Collagenous tissues exhibit anisotropic optical properties such as birefringence and linear dichroism (LD) as a result of their structurally oriented supraorganization from the nanometer level to the collagen bundle scale. Changes in macromolecular order and in aggregational states can be evaluated in tendon collagen bundles using polarization microscopy. Because there are no reports on the status of the macromolecular organization in tendon explants, the objective of this work was to evaluate the birefringence and LD characteristics of collagen bundles in rat calcaneal tendons cultivated in vitro on substrates that differ in their mechanical stiffness (plastic vs. glass) while accompanying the expected occurrence of cell migration from these structures. Tendon explants from adult male Wistar rats were cultivated for 8 and 12 days on borosilicate glass coverslips (n = 3) and on nonpyrogenic polystyrene plastic dishes (n = 4) and were compared with tendons not cultivated in vitro (n = 3).
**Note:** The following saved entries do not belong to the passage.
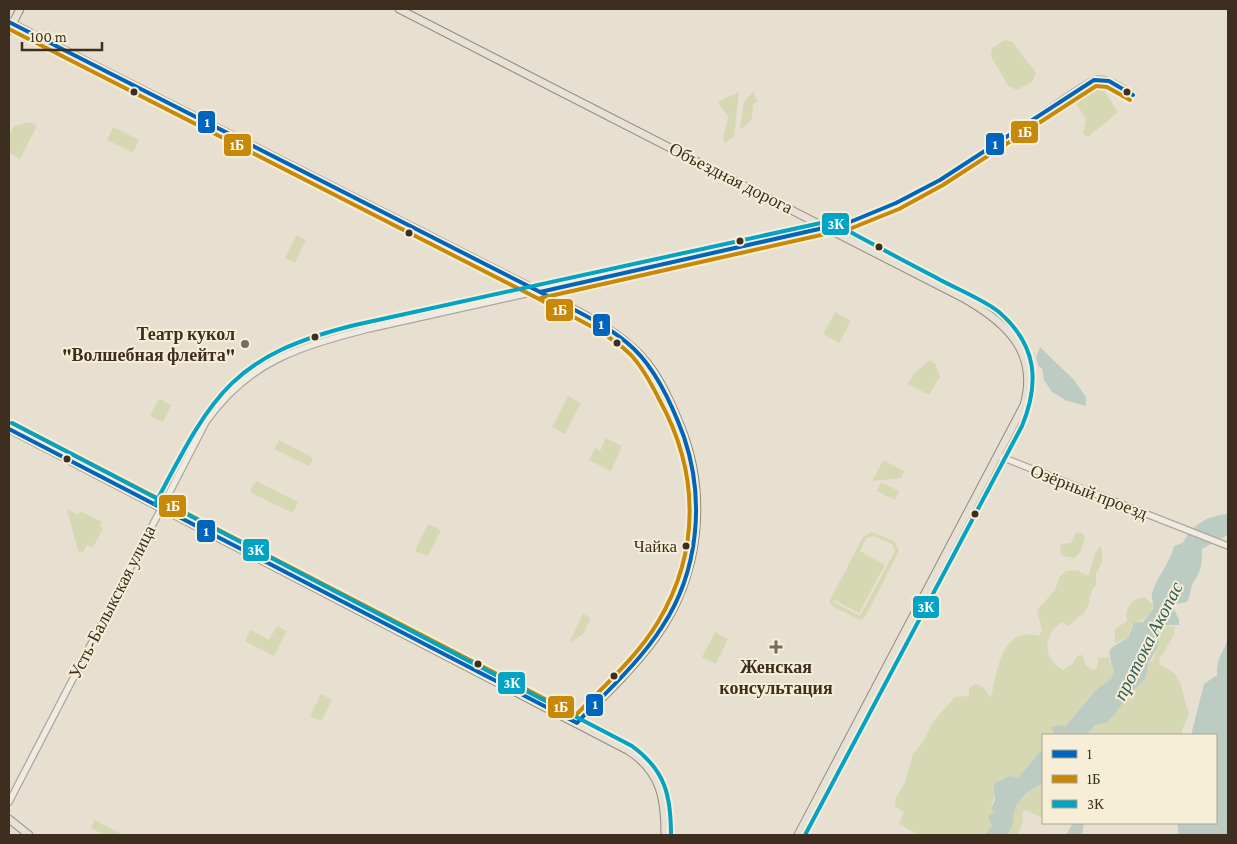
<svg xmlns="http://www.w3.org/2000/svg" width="1237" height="844" font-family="'Crimson Pro',serif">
	<rect width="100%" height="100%" fill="#e7e0d1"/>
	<!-- green -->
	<path fill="#d6d7b3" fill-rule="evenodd" d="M1005,40L1013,42L1036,73L1033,81L1017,90L1008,86L991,56L992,48Z
		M1101,86L1118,112L1088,137L1083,134L1086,118L1075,103Z
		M739,92L734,136L726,143L723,140L728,117L718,102Z
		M753,92L758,102L753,104L752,119L742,129L740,128L744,102Z
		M30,122L37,126L20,159L9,153V136L14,126Z
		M113,127L139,140L133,153L107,140Z
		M297,235L306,240L295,263L285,258Z
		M835,312L851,321L839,343L823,334Z
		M930,360L936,365L940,377L929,395L908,384L914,373Z
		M568,396L581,403L565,434L552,427Z
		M159,399L171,405L163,422L150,416Z
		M606,438L622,446L611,471L589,460L595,448L600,451Z
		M279,440L313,458L309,466L274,449Z
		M883,460L904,471L901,478L872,481Z
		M256,481L298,502L293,513L250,492Z
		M881,482L899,491L895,500L877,491Z
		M67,509L78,515L80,511L102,522L100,526L103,528L93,548L87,545L83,553L78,551Z
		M428,524L441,530L428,556L415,551Z
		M872,532L894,541L899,551L865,617L860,620L832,606L829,602L863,537ZM873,536L892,544L895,551L860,616L833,602L834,600L859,613L885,565L860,551L866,539Z
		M1077,533H1082L1085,538L1081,551L1075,558L1063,556L1060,553L1061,544L1072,543L1071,540L1074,539V535Z
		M1099,547L1102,548V562L1096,574V585L1092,590L1088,606L1084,613L1068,626L1062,622C1043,635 1041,657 1063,670L1072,664L1077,656L1083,655L1085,665L1092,670L1097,669L1098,658L1108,657L1114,672L1111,679L1097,689L1065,727H1051L1054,733L1052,735H1043V748L1018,778H1013L996,789L991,809L994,811L990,831L985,835H918L899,824L904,812L895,807L896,798L905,782L913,754L924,740L932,723L955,697L969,696V688L976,684L983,687L991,698C997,672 1001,625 1039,636L1042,631L1037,610L1055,590L1060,576L1066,571L1077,570L1086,575L1089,574L1095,554Z
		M1145,597L1153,605C1151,616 1142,621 1132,625L1128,638L1115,643V629L1127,621C1125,608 1131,598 1145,597Z
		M583,614L591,618L583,634L569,643Z
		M1163,625L1175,627L1174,635L1159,660L1160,665C1186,675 1180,691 1189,713L1181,734L1087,735L1095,725L1106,723L1115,714L1127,697L1146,678L1148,664L1153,660Z
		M277,626L287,631L274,656L245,641L250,630L269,640Z
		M715,632L728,639L716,664L702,657Z
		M321,694L332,700L321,721L310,716Z
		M1043,784V818L1026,810L1022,812L1023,823L1017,835H1007C1012,829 1012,823 1013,816C1016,800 1029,788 1043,784Z
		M95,820L123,835H105L91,828Z"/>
	<!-- water -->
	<path fill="#bcccc2" d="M1040,347L1074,380L1086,397V406L1067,401L1052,392L1044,380L1042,368L1039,367L1036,358Z
		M1228,514V535L1202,549C1202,565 1202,569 1193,583C1190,588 1191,596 1187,602L1176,604L1174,609L1179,620V625H1163L1161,628L1157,648L1148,664L1146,678L1127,697L1115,714L1106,723L1095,725L1087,735H1052L1054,733L1051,727L1060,725L1065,727L1097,689L1111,679L1114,672C1107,648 1106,650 1128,638L1134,623L1143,622L1153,609C1154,602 1150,598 1153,590C1159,574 1170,563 1174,546L1183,543C1191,525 1209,515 1228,514Z
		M1228,634V835H1178V823H1216V735H1191L1204,684L1217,675C1216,655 1227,650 1228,634Z
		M1043,748V784C1030,788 1017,799 1014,813C1012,822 1014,826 1007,835H985L992,826L988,818L994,811L991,809L995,800L994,784L1010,776L1018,778Z
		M1073,823H1084L1082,835H1066Z"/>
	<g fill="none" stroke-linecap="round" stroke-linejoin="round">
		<defs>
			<path id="minor" d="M999,456L1228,546
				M9,802L206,422C249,361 299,347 368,329L850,222C913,201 969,163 1024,127C1047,111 1070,93 1094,80C1108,76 1121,88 1133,95"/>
			<path id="major" d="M399,9L965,299C1007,323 1039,353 1024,405L798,835
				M9,22L540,292C571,308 607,324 633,348C656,368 669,398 680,425C709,495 700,576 656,637C633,669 604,696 577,723
				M9,31L20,9
				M9,429L629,751C661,772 665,799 665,835
				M9,819L29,835"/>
		</defs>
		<!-- minor casing -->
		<use href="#minor" stroke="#ada599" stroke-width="8"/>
		<!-- major casing -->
		<use href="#major" stroke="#928b80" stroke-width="9"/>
		<!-- minor -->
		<use href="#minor" stroke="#efebe3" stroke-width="5.5"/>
		<!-- major -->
		<use href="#major" stroke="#e6e1d4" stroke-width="7"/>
		<defs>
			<path id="bus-1" d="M9,22L540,292C571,309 608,324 634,349C657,371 673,407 684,437C705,499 699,571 662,627C639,663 606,692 577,723L9,429
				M540,292L850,222L896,203L940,180L1094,80L1109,81L1133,95"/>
			<path id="bus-2" d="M9,29L537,298C566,314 607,331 631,355C643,368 651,383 659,399C699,471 701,550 658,622C637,657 604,686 576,715L12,423
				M541,298L852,228L899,209L943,185L1096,86L1107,87L1130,100"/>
			<path id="bus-3" d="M12,423L632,746C665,770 671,795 671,835
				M155,504C212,396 230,356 355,325L830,221C865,240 900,259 935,277C954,288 983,299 999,312C1037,345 1040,382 1022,426L805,835"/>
		</defs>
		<!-- bus-1 casing -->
		<use href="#bus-1" stroke="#f7eed8" stroke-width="8"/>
		<!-- bus-2 casing -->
		<use href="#bus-2" stroke="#f7eed8" stroke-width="8"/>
		<!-- bus-3 casing -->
		<use href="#bus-3" stroke="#f7eed8" stroke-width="8"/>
		<!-- bus-1 -->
		<use href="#bus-1" stroke="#0065bd" stroke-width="4"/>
		<!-- bus-2 -->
		<use href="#bus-2" stroke="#c88808" stroke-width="4"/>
		<!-- bus-3 -->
		<use href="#bus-3" stroke="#03a3c5" stroke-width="4"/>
	</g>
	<!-- markers -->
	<g fill="#3d2e20" stroke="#f7eed8" stroke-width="2">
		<circle cx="134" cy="92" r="4.5"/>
		<circle cx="1127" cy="92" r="4.5"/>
		<circle cx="409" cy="233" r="4.5"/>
		<circle cx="740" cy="241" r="4.5"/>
		<circle cx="879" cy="247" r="4.5"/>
		<circle cx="315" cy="337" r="4.5"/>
		<circle cx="617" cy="343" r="4.5"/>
		<circle cx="67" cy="459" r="4.5"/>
		<circle cx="975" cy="514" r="4.5"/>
		<circle cx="686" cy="546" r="4.5"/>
		<circle cx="478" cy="664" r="4.5"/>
		<circle cx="614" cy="676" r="4.5"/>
	</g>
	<g fill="#786c5e" stroke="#f7eed8" stroke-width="2">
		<circle cx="245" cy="344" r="5"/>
		<path d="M773.5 639.5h5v5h5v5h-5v5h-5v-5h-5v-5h5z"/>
	</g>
	<g text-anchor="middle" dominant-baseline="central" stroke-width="4" stroke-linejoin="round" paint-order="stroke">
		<!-- bus labels -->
		<g font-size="17" fill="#3d2e20" stroke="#f7eed8" text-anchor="end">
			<text x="677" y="546">Чайка</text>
		</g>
		<!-- street labels -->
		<g font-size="18" fill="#3d2e20" stroke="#f7eed8">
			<text transform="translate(731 178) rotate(27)">Объездная дорога</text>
			<text transform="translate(1089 492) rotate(21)">Озёрный проезд</text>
			<text transform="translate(112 602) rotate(-63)">Усть-Балыкская улица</text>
		</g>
		<!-- poi labels -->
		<g font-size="18" font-weight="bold" fill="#3d2e20" stroke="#f7eed8" text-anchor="end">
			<text x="235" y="334">Театр кукол<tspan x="235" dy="21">"Волшебная флейта"</tspan></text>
			<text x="776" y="667" text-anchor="middle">Женская<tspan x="776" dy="21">консультация</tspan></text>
		</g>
		<!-- water labels -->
		<g font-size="19" font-style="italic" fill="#2f5d5a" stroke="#f7eed8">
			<text transform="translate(1148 641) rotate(-63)">протока Акопас</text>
		</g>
	</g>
	<g stroke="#f7eed8" stroke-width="2">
		<rect x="197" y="110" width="19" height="24" rx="5" fill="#0065bd"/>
		<rect x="1010" y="120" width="29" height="24" rx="5" fill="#c88808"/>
		<rect x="985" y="132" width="20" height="24" rx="5" fill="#0065bd"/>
		<rect x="223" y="133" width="29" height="24" rx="5" fill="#c88808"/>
		<rect x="821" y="212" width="29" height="24" rx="5" fill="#03a3c5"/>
		<rect x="545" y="298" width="29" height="24" rx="5" fill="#c88808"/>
		<rect x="592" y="313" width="19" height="24" rx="5" fill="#0065bd"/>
		<rect x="158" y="494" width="29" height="24" rx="5" fill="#c88808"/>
		<rect x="196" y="519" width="20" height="24" rx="5" fill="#0065bd"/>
		<rect x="242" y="538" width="28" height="24" rx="5" fill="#03a3c5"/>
		<rect x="912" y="595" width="28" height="24" rx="5" fill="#03a3c5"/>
		<rect x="497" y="671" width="29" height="24" rx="5" fill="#03a3c5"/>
		<rect x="585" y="693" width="19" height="24" rx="5" fill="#0065bd"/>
		<rect x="547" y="695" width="28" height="24" rx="5" fill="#c88808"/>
	</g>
	<g font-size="14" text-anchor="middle" font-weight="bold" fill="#fff">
		<text x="207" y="127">1</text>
		<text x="1025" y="137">1Б</text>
		<text x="995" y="149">1</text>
		<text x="237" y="150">1Б</text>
		<text x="836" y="229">3К</text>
		<text x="560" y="315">1Б</text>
		<text x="601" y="329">1</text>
		<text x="173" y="511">1Б</text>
		<text x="206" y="536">1</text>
		<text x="256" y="555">3К</text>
		<text x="926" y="612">3К</text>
		<text x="512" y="688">3К</text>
		<text x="595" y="709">1</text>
		<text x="561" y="712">1Б</text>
	</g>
	<!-- border -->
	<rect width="1237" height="844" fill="none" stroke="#3d2e20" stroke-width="20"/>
	<!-- legend -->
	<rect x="1042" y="734" width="175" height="90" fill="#f7eed8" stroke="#ada18e"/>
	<rect x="1052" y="750" width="25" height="8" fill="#0065bd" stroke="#ada18e"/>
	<text x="1087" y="759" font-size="15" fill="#3d2e20">1</text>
	<rect x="1052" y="775" width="25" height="8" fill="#c88808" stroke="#ada18e"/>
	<text x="1087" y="784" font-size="15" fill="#3d2e20">1Б</text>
	<rect x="1052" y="800" width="25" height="8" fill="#03a3c5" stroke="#ada18e"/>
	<text x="1087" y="809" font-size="15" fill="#3d2e20">3К</text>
	<!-- scale -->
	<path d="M22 42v8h80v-8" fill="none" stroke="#3d2e20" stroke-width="2.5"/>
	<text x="30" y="42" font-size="15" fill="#3d2e20" stroke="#f7eed8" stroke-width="4" paint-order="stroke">100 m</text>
</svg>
Birefringence was investigated in unstained tendon sections using high-performance polarization microscopy and image analysis. LD was studied under polarized light in tendon sections stained with the dichroic dyes Ponceau SS and toluidine blue at pH 4.0 to evaluate the orientation of proteins and acid glycosaminoglycans (GAG) macromolecules, respectively. Structural remodeling characterized by the reduction in the macromolecular orientation, aggregation and alignment of collagen bundles, based on decreased average gray values concerned with birefringence intensity, LD and morphological changes, was detected especially in the tendon explants cultivated on the plastic substrate. These changes may have facilitated cell migration from the lateral regions of the explants to the substrates, an event that was observed earlier and more intensely upon tissue cultivation on the plastic substrate. The axial alignment of the migrating cells relative to the explant, which occurred with increased cultivation times, may be due to the mechanosensitive nature of the tenocytes. Collagen fibers possibly played a role as a signal source to cells, a hypothesis that requires further investigation, including studies on the dynamics of cell membrane receptors and cytoskeletal organization, and collagen shearing electrical properties.